Malheureusement, l’approche de Biden au conflit au Yémen est cohérente avec le reste de sa gouvernance en matière de politique étrangère. Il s’est montré peu enclin à affronter sérieusement les abus de la puissance américaine à l’étranger, préférant se retirer bruyamment des guerres déjà perdues tout en continuant à soutenir les conditions qui les ont engendrées en premier lieu. Les campagnes de bombardement secrètes et semi-secrètes des États-Unis contre des groupes militants djihadistes au Moyen-Orient, en Afrique du Nord et dans la Corne de l’Afrique se sont poursuivies en grande partie sans interruption. Comme la guerre saoudienne, ces campagnes ont une valeur stratégique discutable et ont aggravé les guerres civiles et exacerbé les crises humanitaires ; la guerre saoudienne n’est que l’exemple le plus flagrant.

L’équipe de politique étrangère de Biden au Département d’État et au Pentagone est également confrontée à des conflits d’intérêts potentiels lorsqu’il s’agit de réduire ou d’arrêter les ventes d’armes. Des personnalités importantes de l’équipe de politique étrangère de Biden ont des liens bien documentés avec des entrepreneurs militaires et des groupes de réflexion financés par l’industrie de l’armement.

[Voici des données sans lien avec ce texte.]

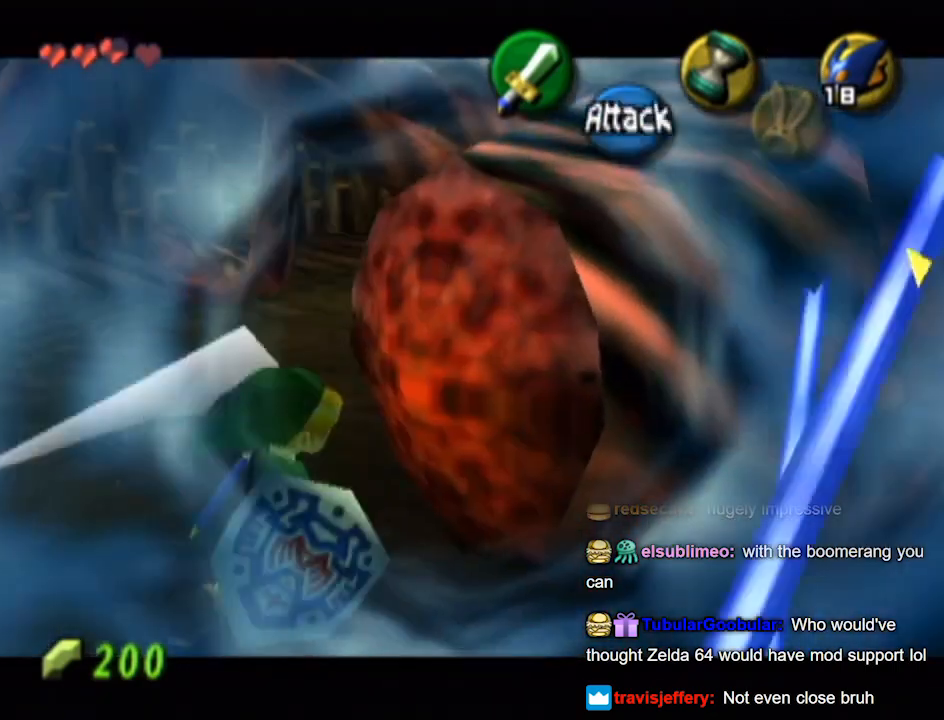
{"buttons": ["B", "L1"], "left_stick": "center", "right_stick": "center", "events": [[67, "B", "down"], [100, "B", "up"], [167, "B", "down"], [200, "B", "up"], [300, "B", "down"], [333, "B", "up"], [367, "B", "down"], [367, "left_stick", "center"], [433, "B", "up"], [500, "B", "down"]]}
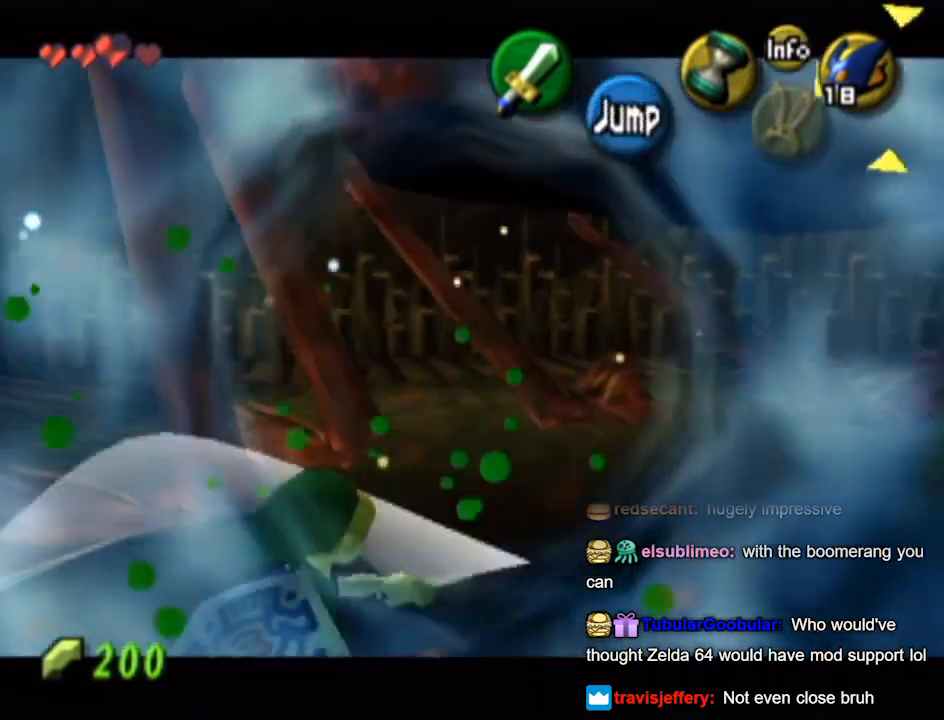
{"buttons": ["L1"], "left_stick": "center", "right_stick": "center", "events": [[33, "B", "up"], [33, "left_stick", "down-right"], [100, "B", "down"], [167, "B", "up"], [233, "B", "down"], [267, "left_stick", "down"], [300, "B", "up"], [367, "left_stick", "center"], [433, "B", "down"], [500, "B", "up"]]}
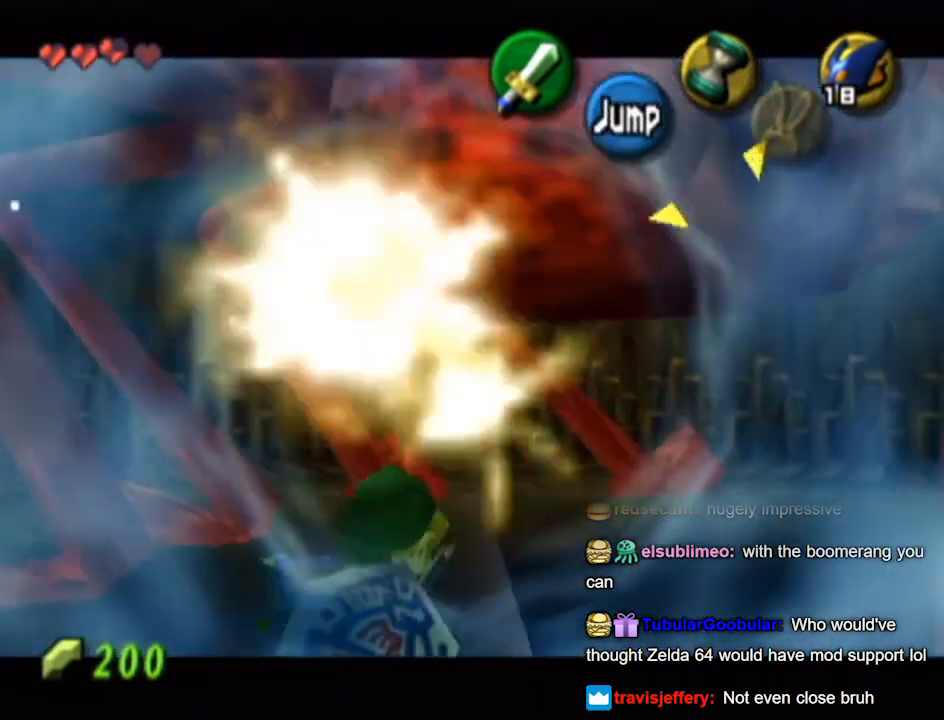
{"buttons": ["L1"], "left_stick": "center", "right_stick": "center", "events": [[67, "B", "down"], [133, "B", "up"], [200, "B", "down"], [267, "B", "up"], [333, "left_stick", "down"], [400, "B", "down"], [467, "B", "up"], [467, "left_stick", "center"]]}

Son secrétaire à la défense, Lloyd Austin, siégeait même au conseil d’administration de Raytheon avant d’accepter la nomination de Biden.

Selon l’école de pensée dominante parmi le personnel de Biden, accepter de l’argent de sociétés d’armement n’est pas une position fondamentalement compromettante, car les armes sont un outil nécessaire de l’art de gouverner. Ils ne pensent clairement pas que l’ajout d’armes au conflit yéménite est déstabilisant, ou que même le fait de disposer d’armes « défensives » pour se protéger contre les attaques des Houthis sur le sol saoudien peut décourager l’Arabie saoudite de rechercher une fin négociée du conflit.

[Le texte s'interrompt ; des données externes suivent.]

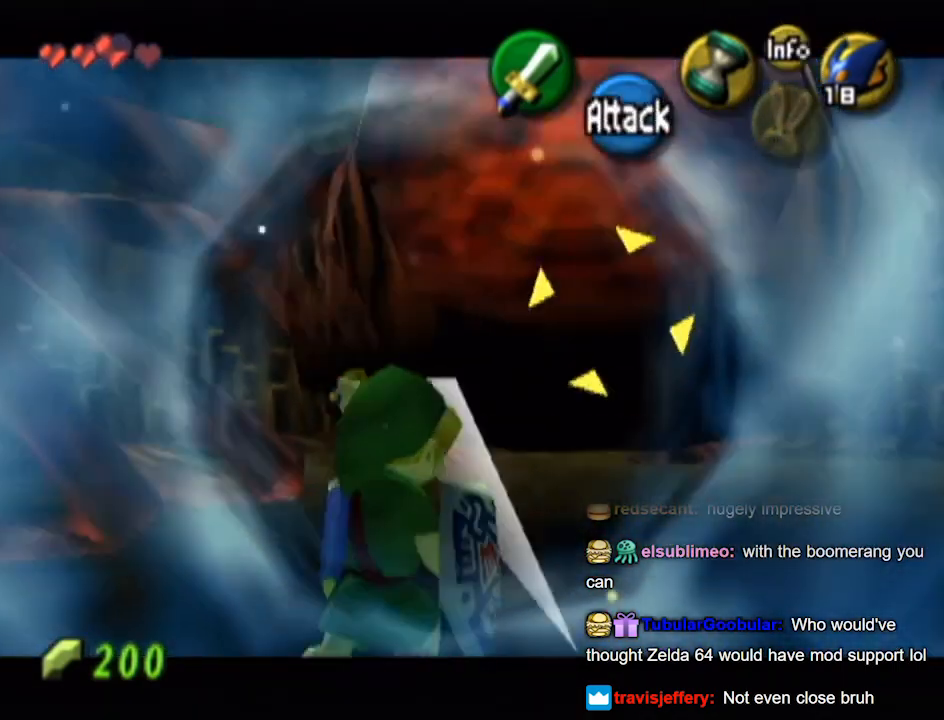
{"buttons": ["L1"], "left_stick": "center", "right_stick": "center", "events": [[33, "B", "down"], [100, "B", "up"], [167, "B", "down"], [233, "B", "up"], [300, "B", "down"], [300, "left_stick", "down-right"], [333, "B", "up"], [433, "B", "down"], [467, "B", "up"], [467, "left_stick", "center"]]}
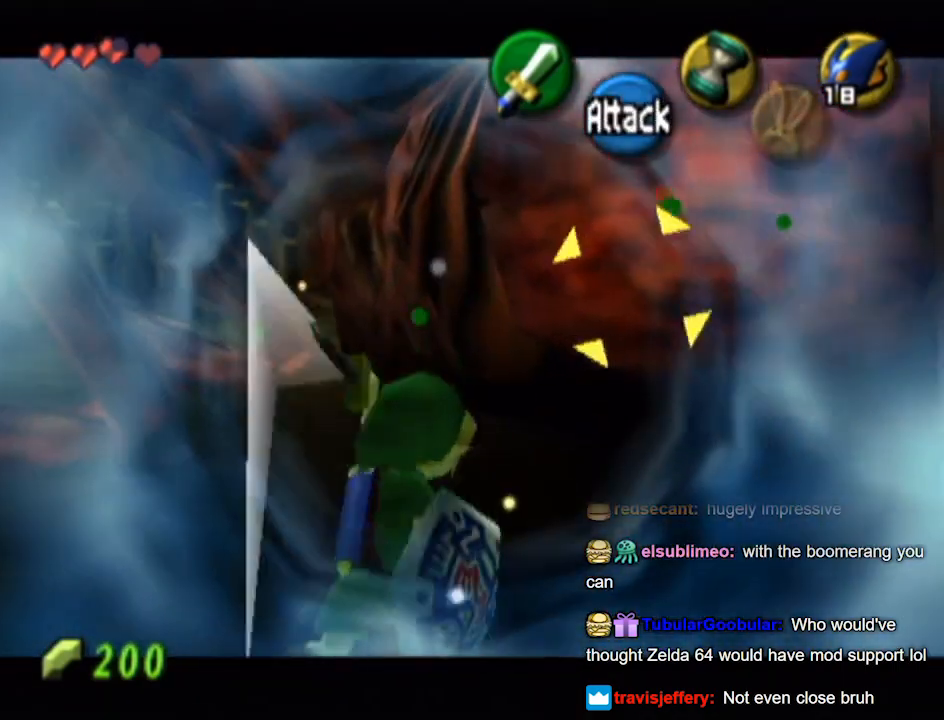
{"buttons": ["B", "L1"], "left_stick": "center", "right_stick": "center", "events": [[33, "B", "down"], [67, "B", "up"], [133, "B", "down"], [200, "B", "up"], [267, "B", "down"], [300, "B", "up"], [300, "left_stick", "down-right"], [333, "B", "down"], [400, "B", "up"], [433, "left_stick", "center"], [467, "B", "down"]]}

Continuer les ventes d’armes dans ces conditions envoie le mauvais message à tous les acteurs. Cela indique que les États-Unis ne cherchent pas sérieusement à mettre fin à la guerre et sont prêts à continuer à investir de l’argent dans ce qui est potentiellement le conflit en cours le plus meurtrier au monde.

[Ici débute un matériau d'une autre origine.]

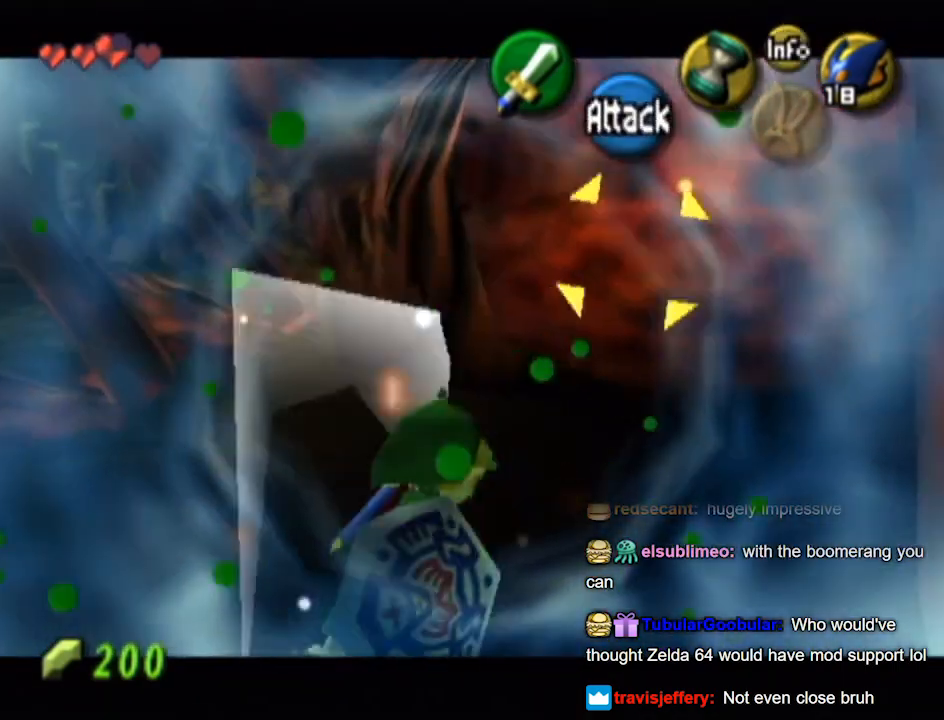
{"buttons": ["L1"], "left_stick": "center", "right_stick": "center", "events": [[33, "B", "up"], [100, "B", "down"], [133, "B", "up"], [200, "B", "down"], [267, "B", "up"], [300, "B", "down"], [333, "B", "up"], [433, "B", "down"], [467, "B", "up"]]}
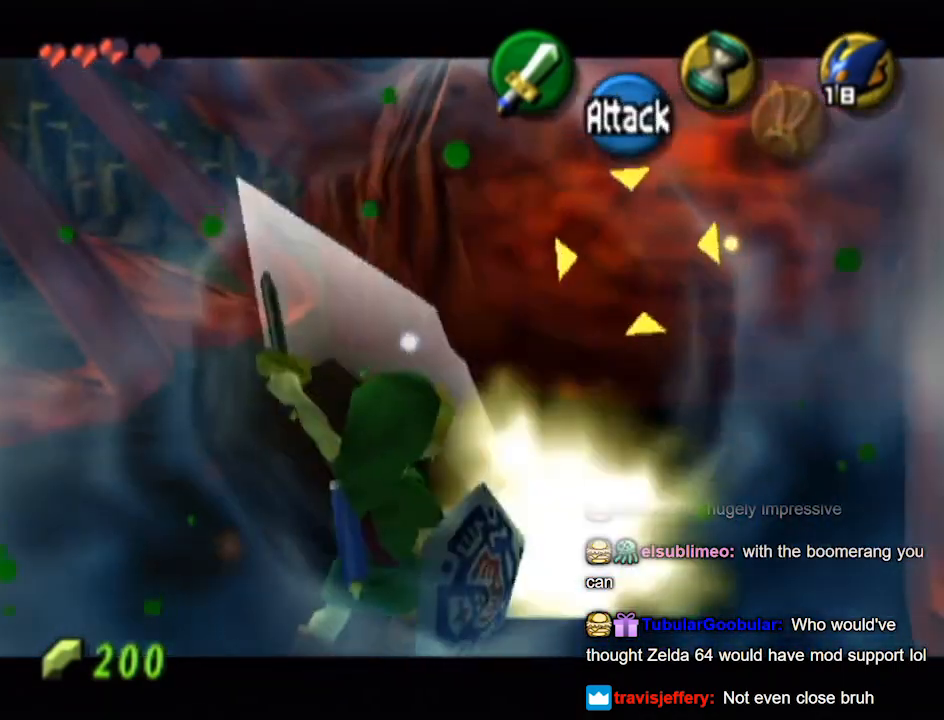
{"buttons": ["B", "L1"], "left_stick": "center", "right_stick": "center", "events": [[33, "B", "down"], [100, "B", "up"], [133, "B", "down"], [200, "B", "up"], [267, "B", "down"], [300, "B", "up"], [367, "B", "down"], [433, "B", "up"], [500, "B", "down"]]}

Compte tenu de l’insuffisance des actions menées par l’administration, il appartient au public de pousser à un changement de cap — et un outil important à notre disposition est le législateur. Les résolutions conjointes de Paul et Omar ne mettront pas fin à la guerre, mais elles constituent une tentative positive et valable d’introduire un contrôle accru du Congrès sur les ventes d’armes, ce qui entraverait au moins l’effort de guerre saoudien.

Même les Saoudiens cherchent un moyen de sortir du Yémen. Les États-Unis ne doivent pas leur fournir une raison de rester.